This annotation covers heap construction and the sift operations. See modules_heapq2_detail for heappush and heappop.

Map

LinesSymbolRole
1-80heapifyConvert a list into a heap in-place, O(n)
81-180_siftdownRestore heap after inserting at the end
181-280_siftupRestore heap after removing the root
281-400nlargest / nsmallestEfficient k-largest/smallest algorithms

Reading

heapify

// CPython: Modules/_heapqmodule.c:260 heapify
static PyObject *
heapify(PyObject *module, PyObject *heap)
{
Py_ssize_t n = PyList_GET_SIZE(heap);
/* Start from the last parent and sift down each subtree root */
for (Py_ssize_t i = n / 2 - 1; i >= 0; i--) {
if (_siftup((PyListObject *)heap, i) < 0)
return NULL;
}
Py_RETURN_NONE;
}

heapify is O(n) because lower nodes are cheaper to sift.

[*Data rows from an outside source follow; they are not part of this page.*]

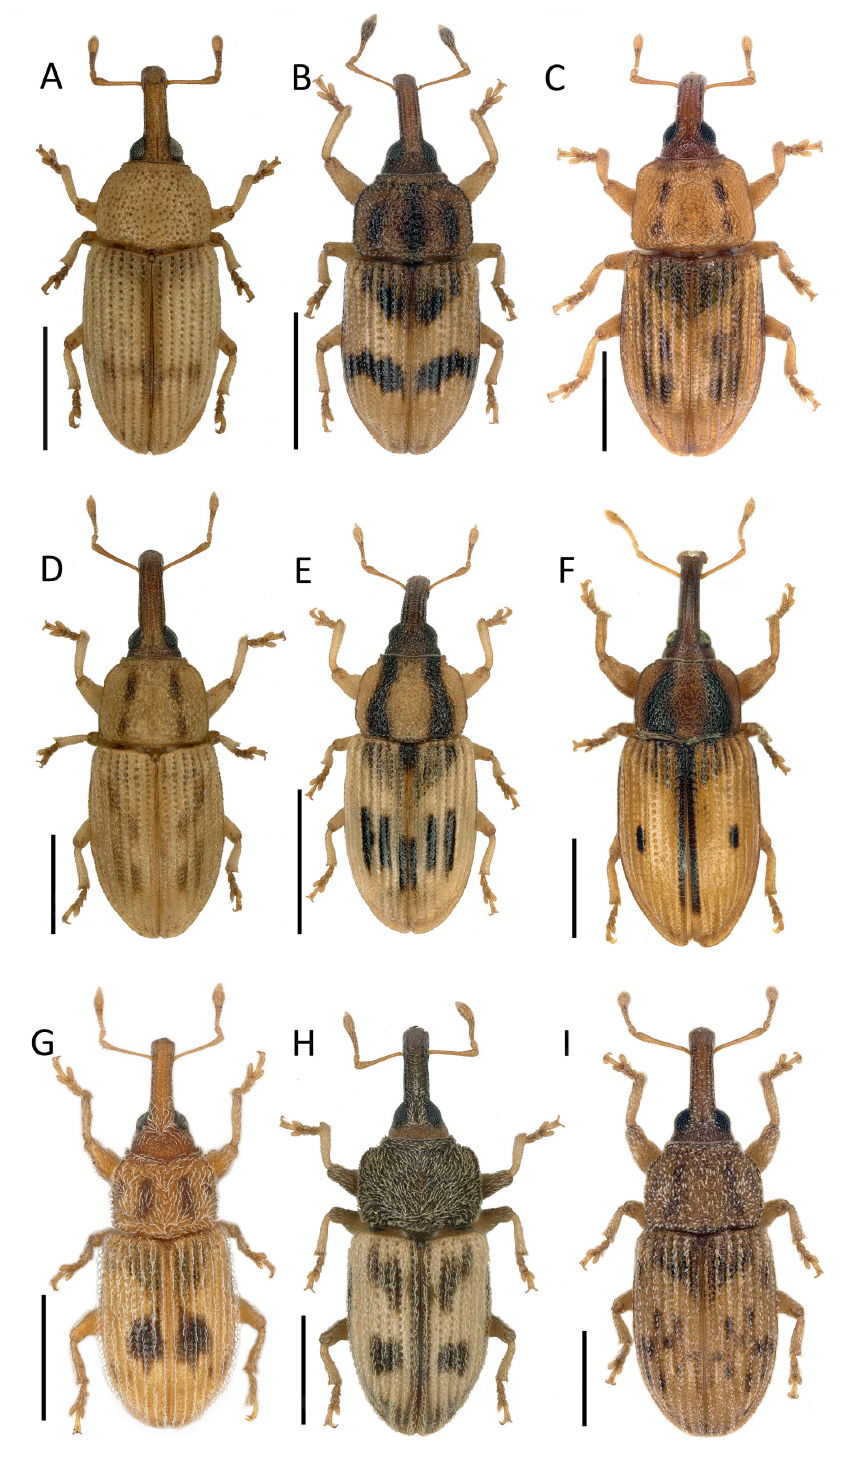
Fig. 3. A–I . Habitus of males of Ebenacobius Haran gen. nov. in dorsal view (part 2). A . E. mulanjensis Haran gen. et sp. nov. B . E. hessei Haran gen. et sp. nov. C . E . pedi Haran gen. et sp. nov. D . E . tsonga Haran gen. et sp. nov. E . E . hippopotamorum Haran gen. et sp. nov. F . E . incognitus (Hesse, 1929) gen. et comb. nov. G . E. oberprieleri Haran gen. et sp. nov. H . E . turneri (Marshall, 1935) gen. et comb. nov. I . E . rhodesianus (Hesse, 1929) gen. et comb. nov. Scale bars = 1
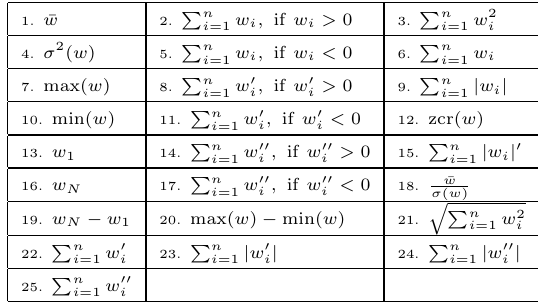
each combination of two color channels c 1 , c 2 defined as crm( c 1 , c 2 ) = med( c 1 ). c 2 Heart rate estimation was performed by counting the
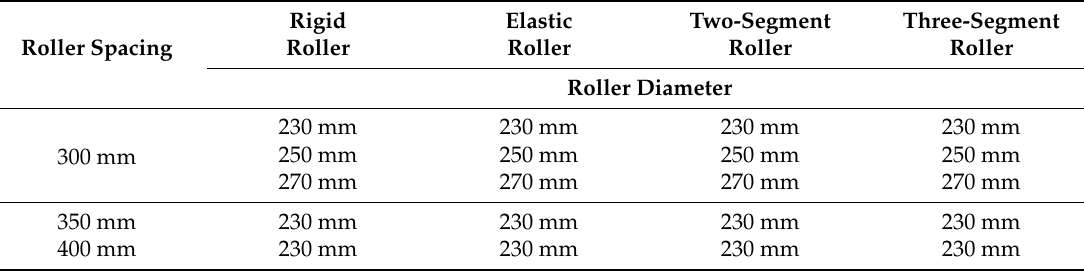
Table 5. Simulation parameters of bulging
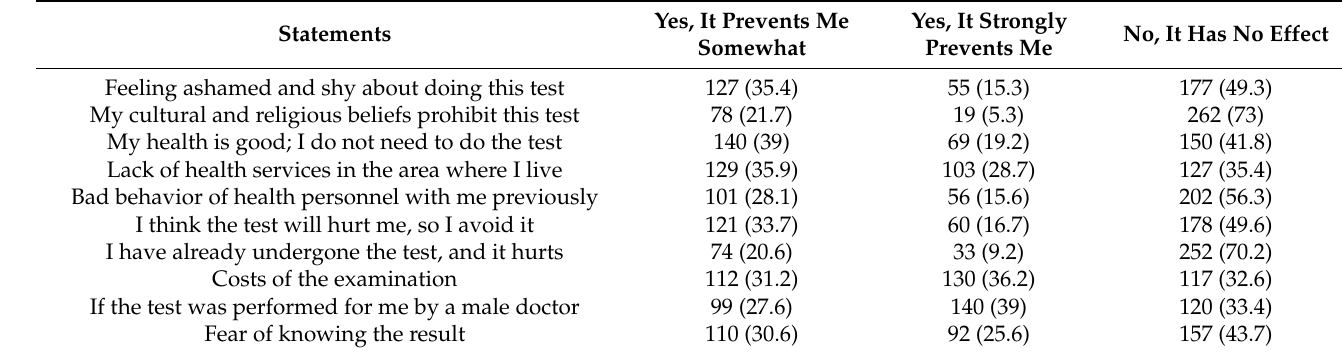
Table 6. Participants’ attitudes toward refusing routine cervical cancer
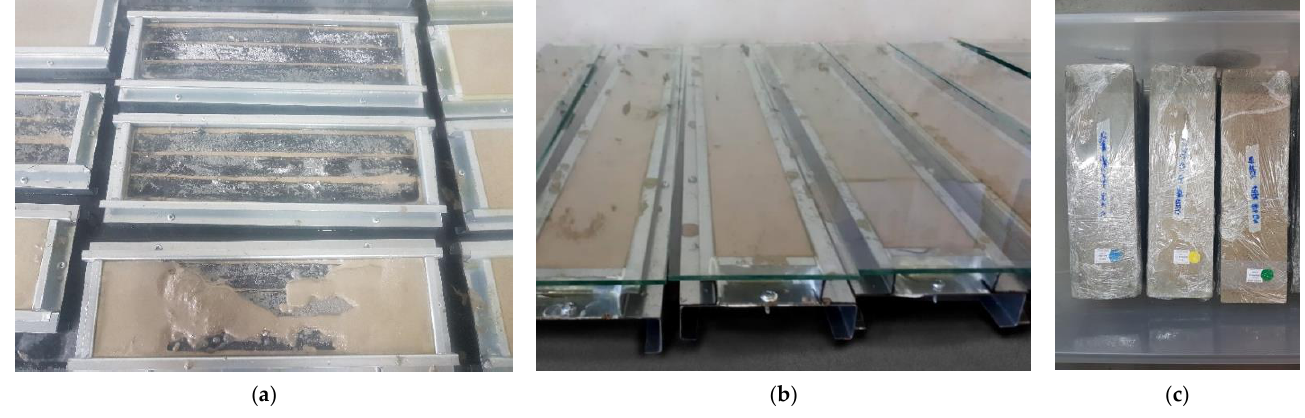
Figure 3. ( a ) The preparation of samples: bottom lightweight concrete layer according to the level marked on the metallic form, positioning of polyester strips, and filling of top lightweight concrete layer; ( b ) closed form with glass; ( c ) test bodies demolded after 72 h, wrapped in plastic wrap, and stored in closed plastic containers with a layer of water at the bottom.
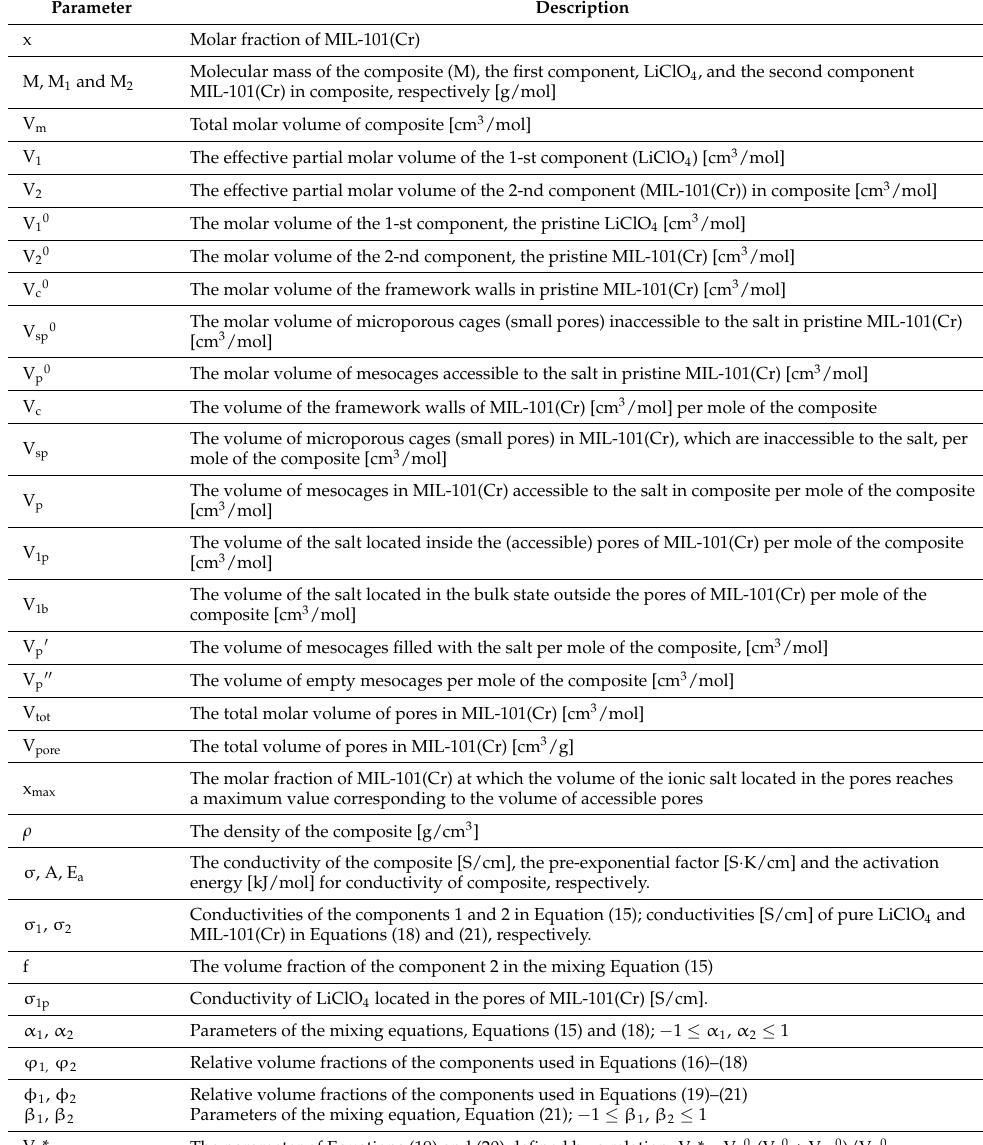
Table A1. List of variables and designations used in the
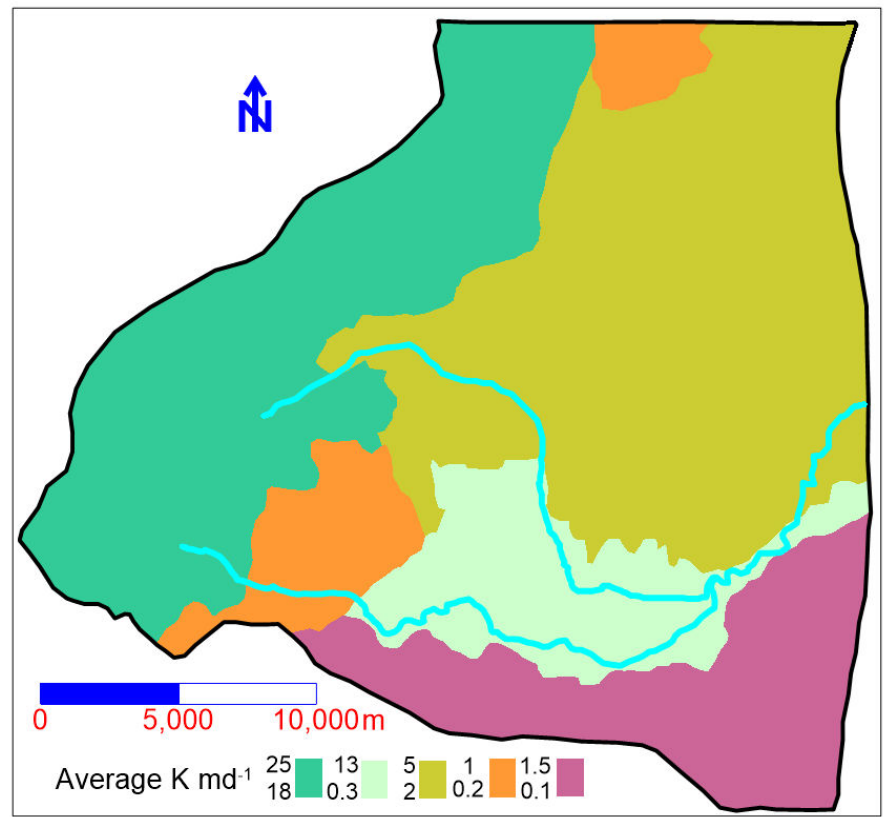
Figure 8. Spatial distribution of the hydraulic conductivity (md − 1 ) in the aquifer system of NEMH, after [31]. Groundwater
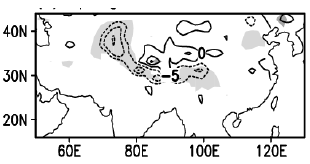
Figure 5. Epochal differences (2002–1994 minus 1982–1993) in snow cover over the Tibetan Plateau. Values exceeding the 95% confidence level are shaded. Figure 6. Regression upon snow cover index over the Tibetan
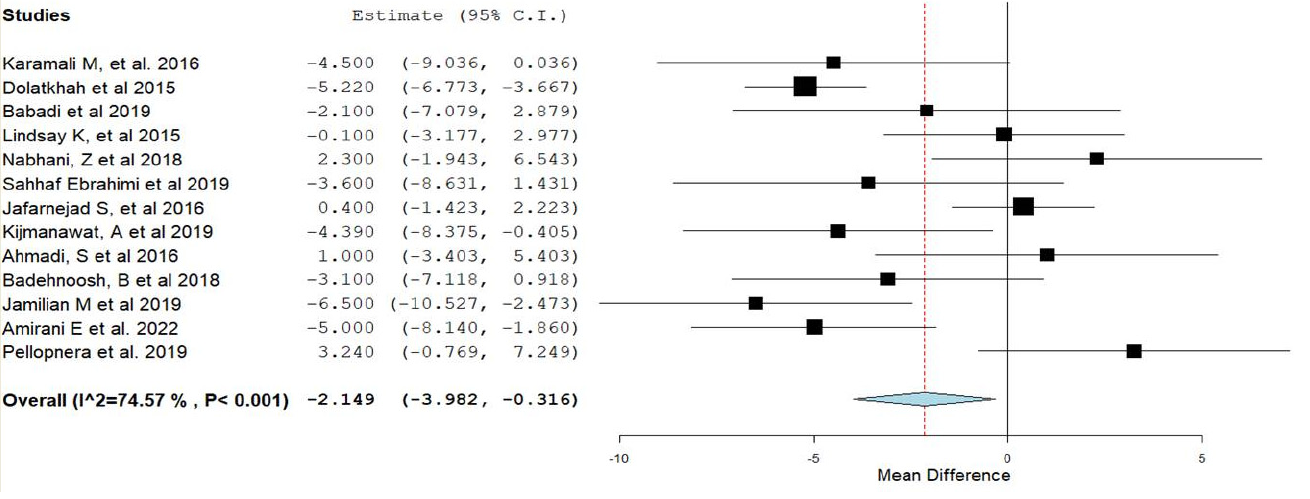
Figure 2. Forest plot of probiotic treatment versus placebo and fasting plasma glucose levels (mg/dL). C.I.: confidence interval [12,14,22–28,30,31,34,35].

A naive O(n log n) approach would push each element one by one. The bottom-up pass makes each of the n/2 parent nodes a valid heap root, at amortized cost of O(1) per node.

_siftdown

// CPython: Modules/_heapqmodule.c:80 _siftdown
static int
_siftdown(PyListObject *heap, Py_ssize_t startpos, Py_ssize_t pos)
{
PyObject *newitem = PyList_GET_ITEM(heap, pos);
while (pos > startpos) {
Py_ssize_t parentpos = (pos - 1) >> 1;
PyObject *parent = PyList_GET_ITEM(heap, parentpos);
int cmp = PyObject_RichCompareBool(newitem, parent, Py_LT);
if (cmp < 0) return -1;
if (!cmp) break; /* parent <= newitem: heap property restored */
PyList_SET_ITEM(heap, pos, Py_NewRef(parent));
Py_DECREF(PyList_GET_ITEM(heap, pos)); /* old ref now overwritten */
pos = parentpos;
}
PyList_SET_ITEM(heap, pos, Py_NewRef(newitem));
Py_DECREF(newitem);
return 0;
}

_siftdown moves a newly inserted element up towards the root until the heap invariant holds. (pos - 1) >> 1 is the parent index in a 0-based binary heap.

_siftup

// CPython: Modules/_heapqmodule.c:160 _siftup
static int
_siftup(PyListObject *heap, Py_ssize_t pos)
{
Py_ssize_t endpos = PyList_GET_SIZE(heap);
Py_ssize_t startpos = pos;
PyObject *newitem = PyList_GET_ITEM(heap, pos);
/* Bubble up the smaller child until we reach a leaf */
Py_ssize_t childpos = 2 * pos + 1; /* left child */
while (childpos < endpos) {
Py_ssize_t rightpos = childpos + 1;
if (rightpos < endpos) {
int cmp = PyObject_RichCompareBool(
PyList_GET_ITEM(heap, rightpos),
PyList_GET_ITEM(heap, childpos), Py_LT);
if (cmp < 0) return -1;
if (cmp) childpos = rightpos;
}
PyList_SET_ITEM(heap, pos, Py_NewRef(PyList_GET_ITEM(heap, childpos)));
pos = childpos;
childpos = 2 * pos + 1;
}
PyList_SET_ITEM(heap, pos, Py_NewRef(newitem));
return _siftdown(heap, startpos, pos);
}

_siftup fills the gap left by removing the root by pushing the smaller child up, then calls _siftdown to place the displaced last element. This two-phase approach is CPython's strategy for heappop.

nlargest / nsmallest

// CPython: Modules/_heapqmodule.c:340 nlargest (Python-level fallback)
/* For small n vs large iterable:
nlargest(k, it) uses a min-heap of size k:
- Push first k elements.
- For each remaining element: if > heap[0], replace and siftup.
For k close to len(it): sort and slice.
For k == 1: use max().
*/

nlargest(k, iterable) keeps a min-heap of size k. Elements smaller than the current minimum are discarded without a heap operation. This gives O(n log k) complexity. For k >= n // 2, sorting is cheaper.

gopy notes

heapify is module/heapq.Heapify in module/heapq/module.go. _siftdown and _siftup are unexported helpers. nlargest/nsmallest threshold logic is replicated in Go with the same k >= n/2 cutoff.